Егор пошел к «Волге». Губошлеп заулыбался, еще когда Егор был далековато от них.
— А грязный-то!— с улыбкой воскликнул Губошлеп.— Люсьен, ты глянь на него!..
Люсьен вылезла из машины... И серьезно смотрела на подходящего Егора, не улыбалась.
Егор тяжело шел по мягкой пашне... Смотрел на гостей... Он тоже не улыбался.
Улыбался один Губошлеп.
— Ну не узнал бы, ей-богу!— все потешался он.— Встретил бы где-нибудь — не узнал бы.
— Губа, ты его не тронешь,— сказала вдруг Люсьен чуть хриплым голосом. И посмотрела на Губошлепа требовательно, даже зло.
Губошлеп, напротив, весь так и встрепенулся от мстительной какой-то радости.
— Люсьен!.. О чем ты говоришь! Это он бы меня не тронул! Скажи ему, чтобы он меня не тронул. А то как двинет святым кулаком по окаянной шее...
— Ты не тронешь его, тварь!— сорвалась Люсьен.— Ты сам скоро сдохнешь, зачем же...
— Цыть!— сказал Губошлеп. И улыбку его как ветром сдуло. И видно стало — проглянуло в глазах,— что мстительная немощность его взбесилась: этот человек оглох навсегда для всякого справедливого слова. Если ему некого будет кусать, он, как змея, будет кусать свой хвост.— А то я вас рядом положу. И заставлю обниматься — возьму себе еще одну статью: глумление над трупами. Мне все равно.
— Я прошу тебя,— сказала Люсьен после некоторого молчания,— не тронь его. Нам все равно скоро конец, пусть он живет. Пусть пашет землю — ему нравится.
— Нам конец, а он будет землю пахать?— Губошлеп показал в улыбке гнилые зубы свои.— Где же справедливость? Что он, мало натворил?
— Он вышел из игры... У него справка.
— Он не вышел.— Губошлеп опять повернулся к Егору.— Он только еще идет.

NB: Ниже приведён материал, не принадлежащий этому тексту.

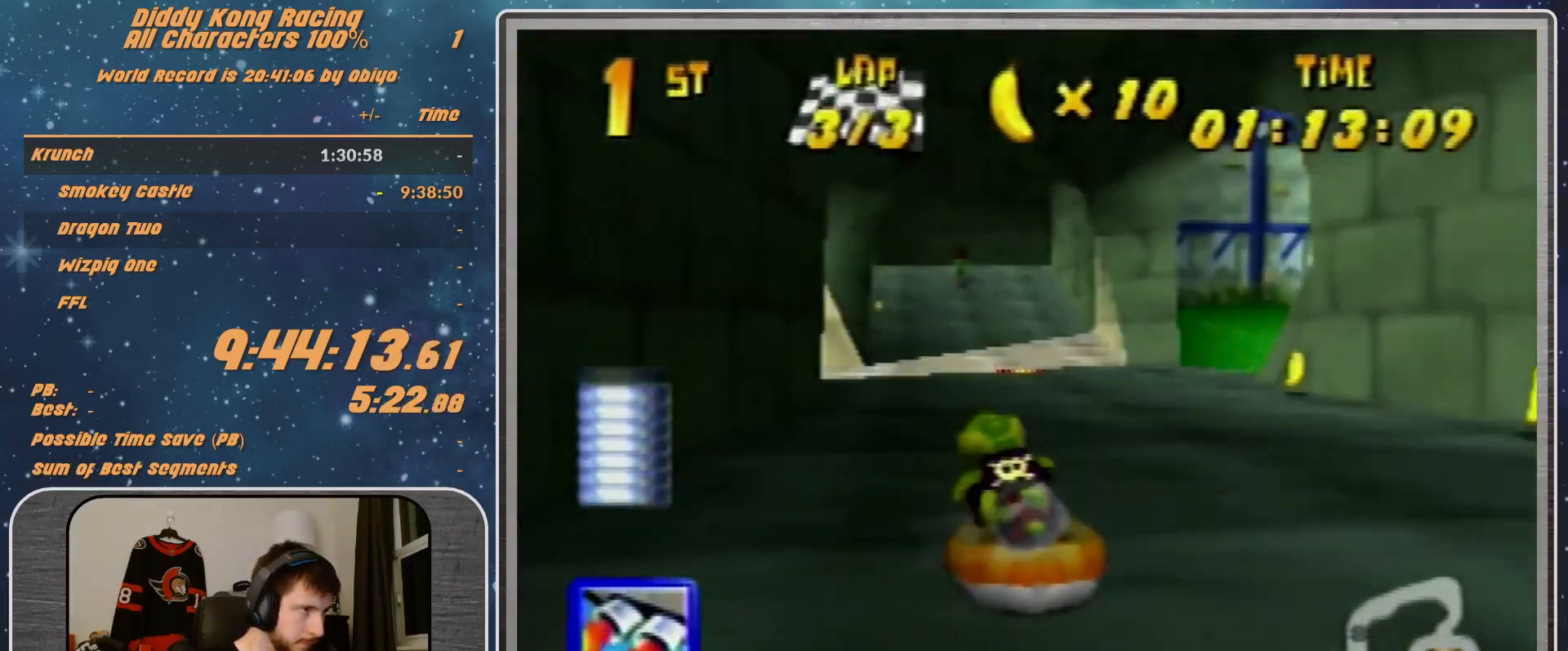
{"buttons": ["R1"], "left_stick": "up-left", "events": [[100, "A", "up"], [200, "A", "down"], [300, "A", "up"], [300, "left_stick", "up"], [433, "left_stick", "up-left"]]}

Егор все шел... Увязал сапогами в мягкой земле и шел.
— У него даже и походка-то какая-то стала!..— с восхищением опять сказал Губошлеп.— Трудовая.
— Пролетариат,— промолвил глуповатый Бульдя.
— Крестьянин, какой пролетариат.
— Но крестьяне-то тоже пролетариат!
— Бульдя!.. Ты имеешь свои четыре класса и две ноздри — читай «Мурзилку» и дыши носом. Здорово, Горе!— громко приветствовал Губошлеп Егора.
— А чего они еще сказали?— допрашивала встревоженная Люба своих стариков.